Sie scheinen immer online zu sein und haben zu jedem Thema etwas zu sagen: Trolle. Was sie äußern, hängt aber davon ab, ob sie ihre Kommentare an Männer oder Frauen richten. Das ergab eine Studie.

Trolle schlagen online mit Worten zu. Auf welche Weise, hängt davon ab, ob sie sich an Männer oder Frauen richten.

Trolle schlagen online mit Worten zu. Auf welche Weise, hängt davon ab, ob sie sich an Männer oder Frauen richten.

Im Internet herrscht häufig ein rauer Ton, zumindest nach der Erfahrung amerikanischer Nutzer. Dabei sind Männer und Frauen unterschiedlichen Beleidigungen und Bedrohungen ausgesetzt, wie eine für die USA repräsentative Umfrage des Meinungsforschungsinstituts Pew zeigt.

Die deutsche Bloggerin Kathrin Weßling berichtet bei "Spiegel Online" über ihre persönlichen Erfahrungen: "Die Tendenz ist, dass Frauen für ihr Aussehen, ihre Sexualität beleidigt werden.

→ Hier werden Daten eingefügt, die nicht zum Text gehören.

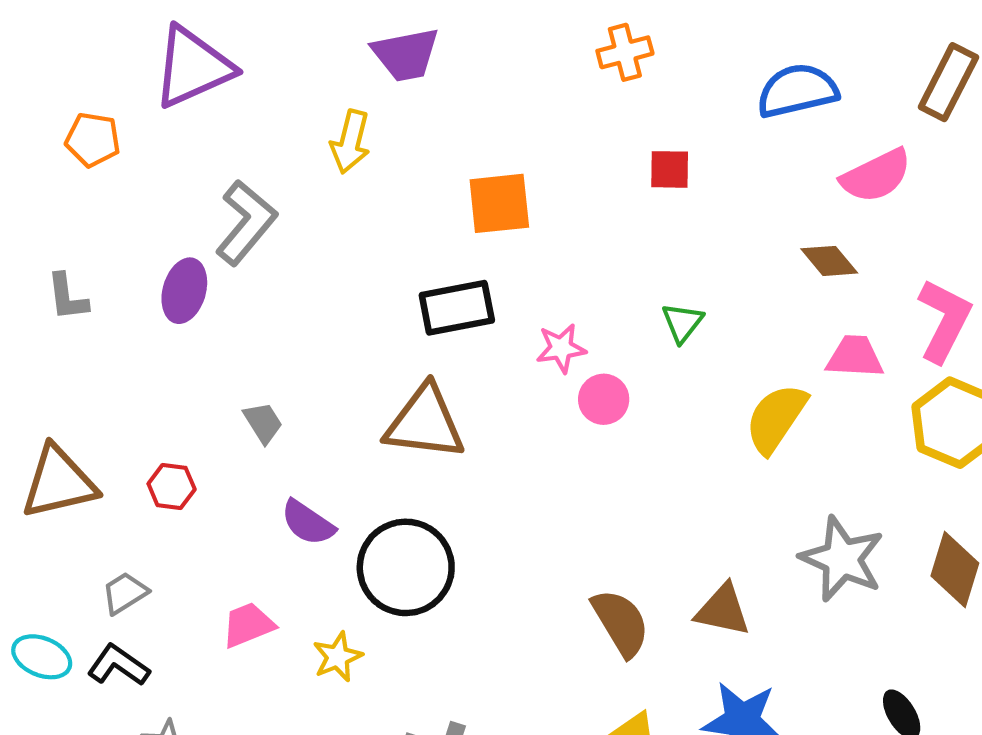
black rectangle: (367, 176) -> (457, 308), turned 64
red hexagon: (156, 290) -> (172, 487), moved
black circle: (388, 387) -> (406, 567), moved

Dann heißt es: Diese Frau müsste mal wieder „richtig durchgenommen“ werden. Oder: Diese Frau hat ein psychisches Problem. Männern hingegen wird oft Inkompetenz vorgeworfen, Unwissen, schlechte Recherche oder Arroganz. Ich habe bei einem Mann noch nie einen Kommentar gelesen wie: Du bist so hässlich, geh sterben."

Beleidigungen und Gewaltandrohungen

"Für Männer ist es wahrscheinlicher, beleidigt und peinlich vorgeführt zu werden, während junge Frauen besonders zum Ziel von sexueller Belästigung und Stalking werden", heißt es in der amerikanischen Umfrage. Besonders Internet-Nutzerinnen zwischen 18 und 24 hätten damit zu kämpfen. Ein Viertel von ihnen berichtete, schon einmal sexuell belästigt worden zu sein. Ein gutes Viertel wurde schon einmal durch Stalking bedrängt.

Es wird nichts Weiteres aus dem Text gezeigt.